Reviews

Review: Management

‘Management’ gives Steve Zahn the lead role he deserves, but it’s otherwise a standard coming of age dramedy.
By  · Published on May 17th, 2009

Management is noteworthy because it offers Steve Zahn the starring vehicle he’s deserved since breaking into the business. As Mike, the film’s regular Joe protagonist, the actor perfects the particular sort of empathetic vulnerability he’s projected in films as different as Saving Silverman and Rescue Dawn. There may be no one currently working in Hollywood who better conveys a lovable shaggy dog image, inspiring sympathy rather than ridicule with his social blunders and earnest displays of emotion.

Otherwise, Stephen Belber’s feature filmmaking debut descends down the black hole of cuteness at the core of the journey of self-discovery that provides its narrative. It relies too heavily on precious comic convolutions and life platitudes to put forth the singularly unconvincing romance between Mike and Sue Claussen (Jennifer Aniston). The pair first meets at a small motel in Kingman, Arizona. Mike’s the hotel handyman and the son of its owners (Fred Ward and Margo Martindale). Sue is a traveling saleswoman of corporate art. What follows is an extended pursuit, as Mike hounds Sue across the country on a quest to convince her that she should love him.

The picture co-opts a standard indie dramedy visual template, with ample reaction show close-ups held on Mike, a multitude of landscapes both beauteous and mundane and the sort of earnest, naturally lit compositions that suggest the onset of psychological freedom and clarity for the stuck protagonist. It is, to a great extent, scrubbed clean, a vision of such atypical locales as Kingman, Baltimore and Aberdeen, Washington that makes everything from an office park to a resplendent mountain estate seem impossibly picturesque. The film registers as a consistent visual pleasure thanks to that approach, but it only furthers the overarching cause of its derailment: a steadfast removal from any semblance of reality.

Management looks and feels exactly as Hollywood appears to have determined such coming of age ventures should. It’s filled with just the right combination of heartfelt dramatics and quirky comedy, yo-yoing between the two modes from start to finish.

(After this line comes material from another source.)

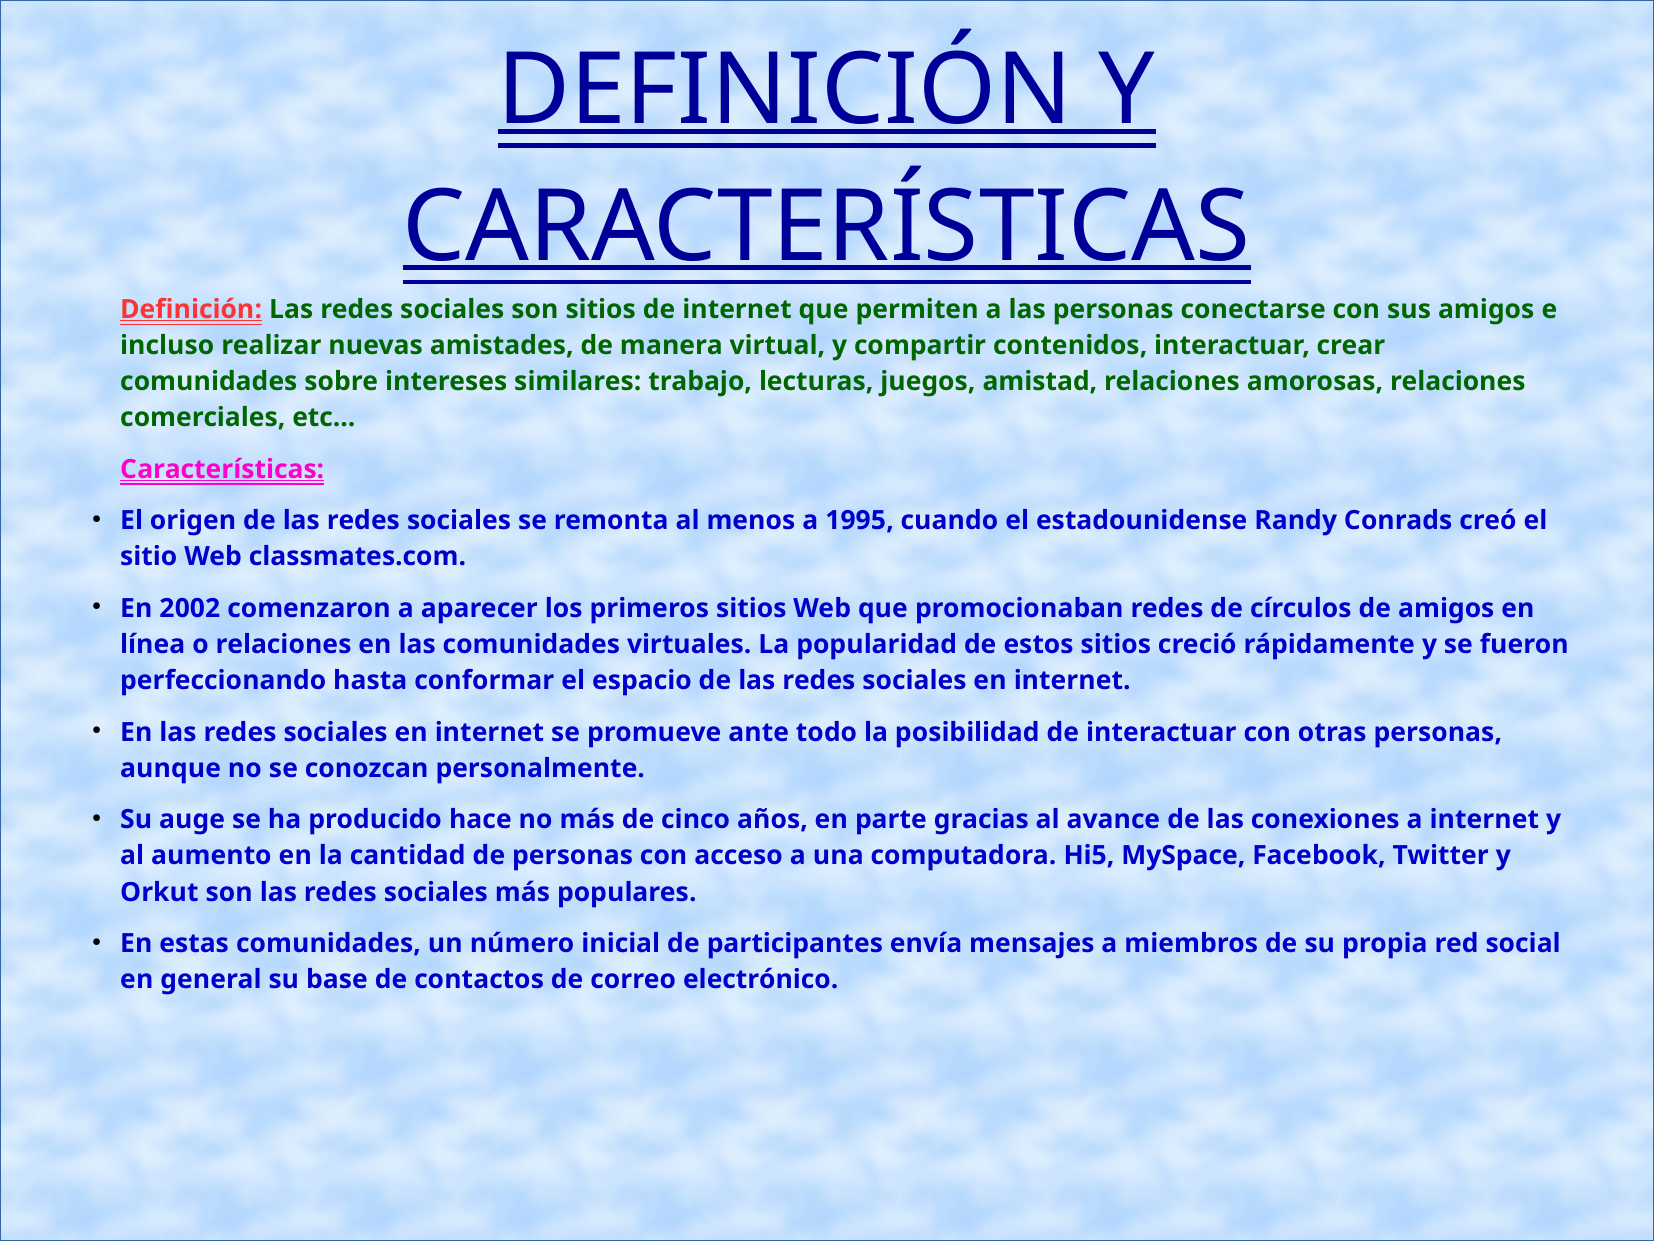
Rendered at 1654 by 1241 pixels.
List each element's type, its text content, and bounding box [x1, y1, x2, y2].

list Definición: Las redes sociales son sitios de internet que permiten a las personas conectarse con sus amigos e incluso realizar nuevas amistades, de manera virtual, y compartir contenidos, interactuar, crear comunidades sobre intereses similares: trabajo, lecturas, juegos, amistad, relaciones amorosas, relaciones comerciales, etc... Características: El origen de las redes sociales se remonta al menos a 1995, cuando el estadounidense Randy Conrads creó el sitio Web classmates.com. En 2002 comenzaron a aparecer los primeros sitios Web que promocionaban redes de círculos de amigos en línea o relaciones en las comunidades virtuales. La popularidad de estos sitios creció rápidamente y se fueron perfeccionando hasta conformar el espacio de las redes sociales en internet. En las redes sociales en internet se promueve ante todo la posibilidad de interactuar con otras personas, aunque no se conozcan personalmente. Su auge se ha producido hace no más de cinco años, en parte gracias al avance de las conexiones a internet y al aumento en la cantidad de personas con acceso a una computadora. Hi5, MySpace, Facebook, Twitter y Orkut son las redes sociales más populares. En estas comunidades, un número inicial de participantes envía mensajes a miembros de su propia red social en general su base de contactos de correo electrónico. [82, 290, 1571, 1010]
title DEFINICIÓN Y CARACTERÍSTICAS [82, 18, 1571, 288]
text_box [0, 0, 1654, 1241]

The story hits all the familiar notes as it charts Mike’s unthawing, as our hero begins living his life to what movies have traditionally determined the fullest to be.

The character interacts with some terrifically offbeat characters, ranging from Sue’s nightmare of an on-again, off-again boyfriend (Woody Harrelson) to Al (James Hiroyuki Liao), a waiter in a Chinese restaurant. He finds himself stuck in absurdist comic scenarios, being fired upon by a BB gun after mistakenly parachuting into Woody’s pool. He has not one, not two, but three heartfelt conversations with his parents. He openly, unabashedly pines after Sue, never shying away from sharing his intense feelings for her, even as she steadfastly rejects them.

It’s the same tired stuff, reliant on credibility stretching coincidences and too calculated emotional journeys from point A to B that we’ve seen in everything from Say Anything to Garden State. The movie even rips off the former’s iconic window serenade, replacing Phil Collins with Zahn’s performance of “Feel Like Makin’ Love.” The clichés of tone and content that engulf the picture make it impossible to buy into the whimsical universe Belber creates. The constant awareness of the fact that the characters occupy a reality more closely informed by other movies than the world beyond the multiplex makes it impossible to experience the requisite full immersion.

Yet the star’s presence in every scene nearly mitigates the glaring flaws. There’s some cathartic pleasure to be had in the specter of his characteristic beleaguered beta male actually toughening up and going for the girl. One suspects he couldn’t be anything but likable and sympathetic if he tried. Aniston musters up a deglamorized, selfless image as best she can, and there are occasionally moments wherein the enormous weight of her tabloid celebrity fades away. Still, any amount of truth uncovered in their improbable relationship succumbs to an inescapable reality: these two actors, entrenched as they are in their personas, could only be brought together by the sort of credibility stretching machinations that derail the rest of the world they inhabit.